- [Selected passage]
================================
# What's For Dinner (Thanksgiving Edition)



## Maren Bell Jones (Jun 7, 2006)

What's everyone making for Thanksgiving? 

I may try to raise a few turkeys depending on the size of the property we buy when we move, so I ordered a blue slate heritage turkey from a local producer. The freshly processed bird will be ready for pick up early next week before Thanksgiving to see if it'll be a worthwhile endeavor as chickens are easier and faster to the plate. Anyone that's cooked a heritage bird before got any good tips (besides don't overcook it)?

I also need to make homemade butter for cooking the bird, but the in-laws will be doing the rest of the cooking. They whip the potatoes. *thumbs down* Oh well... ;-)


----------



## Chris Michalek (Feb 13, 2008)
================================
- [Written task A] Translate this sentence from the Thanksgiving thread into Spanish: "I also need to make homemade butter for cooking the bird, but the in-laws will be doing the rest of the cooking."
- [Written task B]
Answer these questions from the Thanksgiving thread:
(i) What kind of turkey was ordered from a local producer?
(ii) When will the freshly processed bird be ready for pick up?
(iii) How do the in-laws prepare the potatoes?
- [Written task C] Carry on the Thanksgiving thread, starting right after its last line.

- [Data below]
================================
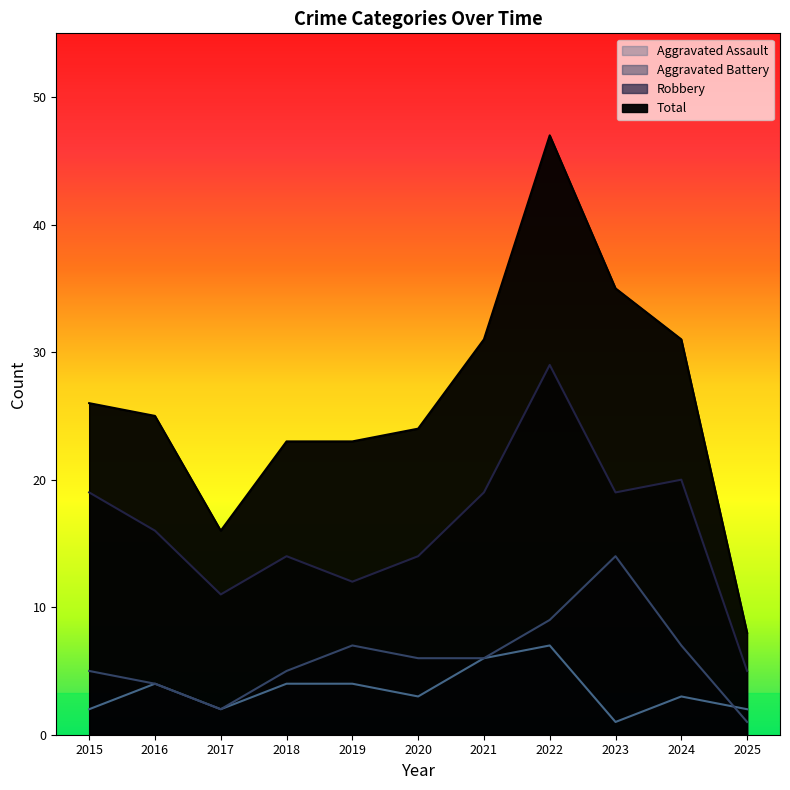

How many data points in Total are above 25?

5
================================
- [Task response A] También necesito hacer mantequilla casera para cocinar el ave, pero la familia política se encargará del resto de la cocina.

- [Task response B]
(i) A blue slate heritage turkey.
(ii) Early next week, before Thanksgiving.
(iii) They whip them.

- [Task response C]
we're having chicken. I have five chickens in the backyard. They are all about the same age but this one has never laid an egg. She not putting out so I'm gonna munch her ass next week.

I'll prolly make some beans and cornbread too.


----------



## Carol Boche (May 13, 2007)

I am the Thanksgiving Chef this year. 

2 Turkeys (1 roasted, 1 deep fried)
1 Ham (brushed with maple syrup)
Sweet Potatoes (chunked, boiled til just done, and then drizzled with brown sugar and butter and carmelized in the oven)

Mashed and Gravy
Stuffing Casserole
Homemade Cranberry Salad
Green Bean Casserole 
Corn
Brussel Sprouts

Pumpkin Pies (2) from scratch
Apple Pies (2) from scratch

Some are bringing other desserts and salads, but that is what I am cooking up for 29 people. 
And, we are utilizing the school to host it. LOL


----------



## Mike Scheiber (Feb 17, 2008)

My son and daughter in law are hosting this year its going to be "the best of"the family's offerings/potluck.
They are making the turkey and potatoes and gravy the rest of us are bringing what we do best.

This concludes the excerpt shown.